Dataset excerpts:
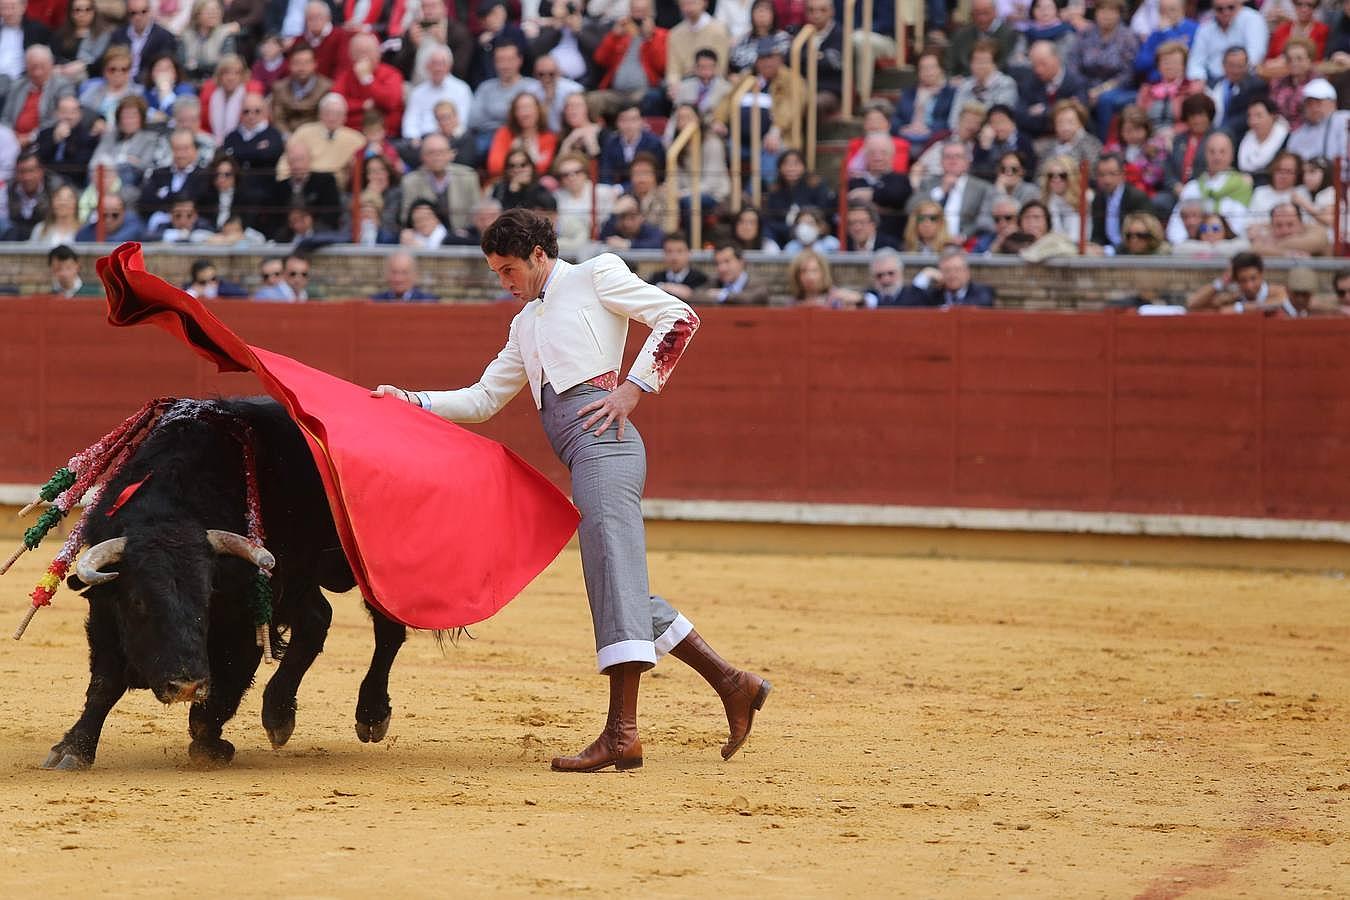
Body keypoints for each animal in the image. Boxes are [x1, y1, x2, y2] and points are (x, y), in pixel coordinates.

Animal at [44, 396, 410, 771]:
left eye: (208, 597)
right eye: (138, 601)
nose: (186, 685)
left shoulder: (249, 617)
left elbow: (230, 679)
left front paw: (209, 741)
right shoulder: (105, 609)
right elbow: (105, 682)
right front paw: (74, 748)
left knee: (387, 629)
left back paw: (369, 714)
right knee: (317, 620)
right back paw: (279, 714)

---

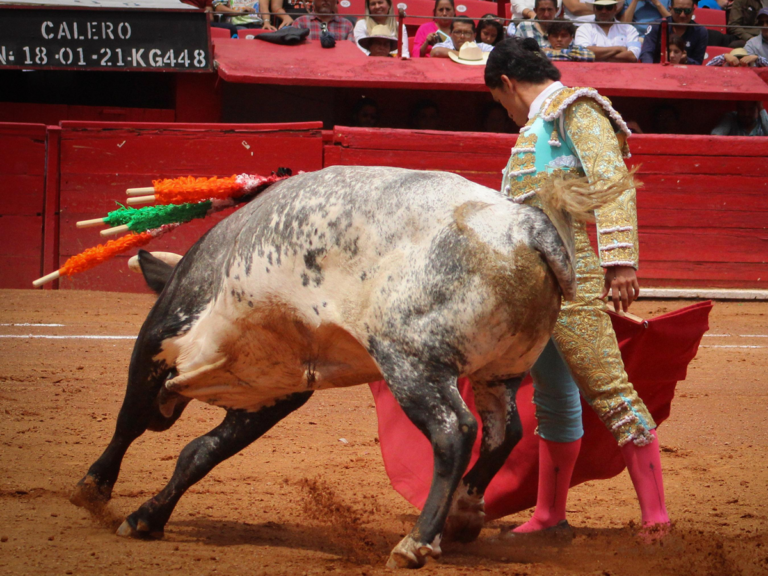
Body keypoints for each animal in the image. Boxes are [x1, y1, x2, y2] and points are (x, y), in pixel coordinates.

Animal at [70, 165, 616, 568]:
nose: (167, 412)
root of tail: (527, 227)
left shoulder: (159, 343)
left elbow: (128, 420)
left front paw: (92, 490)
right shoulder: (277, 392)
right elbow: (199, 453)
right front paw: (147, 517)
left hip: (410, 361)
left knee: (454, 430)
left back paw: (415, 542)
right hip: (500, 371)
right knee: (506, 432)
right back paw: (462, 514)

--

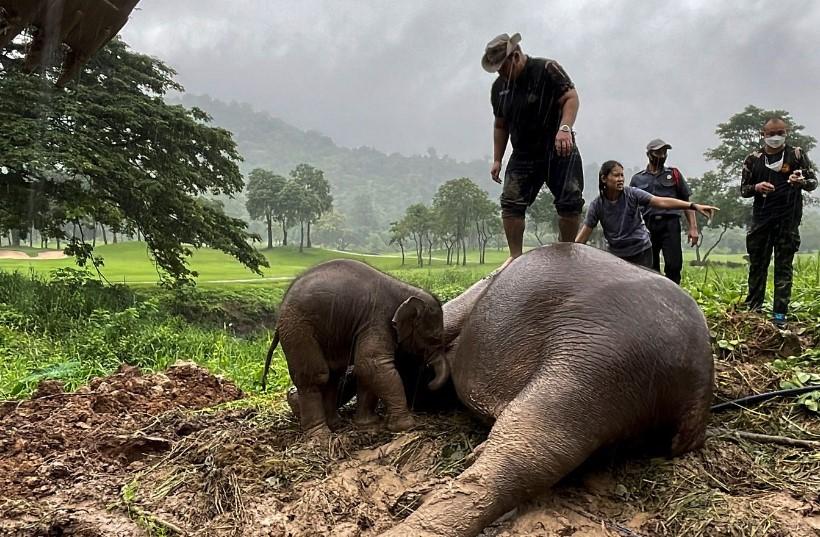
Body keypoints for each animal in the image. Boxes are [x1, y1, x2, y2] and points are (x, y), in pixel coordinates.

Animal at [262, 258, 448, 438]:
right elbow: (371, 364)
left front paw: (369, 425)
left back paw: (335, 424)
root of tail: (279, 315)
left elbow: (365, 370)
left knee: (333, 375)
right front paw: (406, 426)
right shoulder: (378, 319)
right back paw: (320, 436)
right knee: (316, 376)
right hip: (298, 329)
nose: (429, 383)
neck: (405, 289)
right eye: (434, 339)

Work instruction:
Count up the lines of the listing in which the word "knee" occurs, then state that number by itself.

Reply to the exercise:
6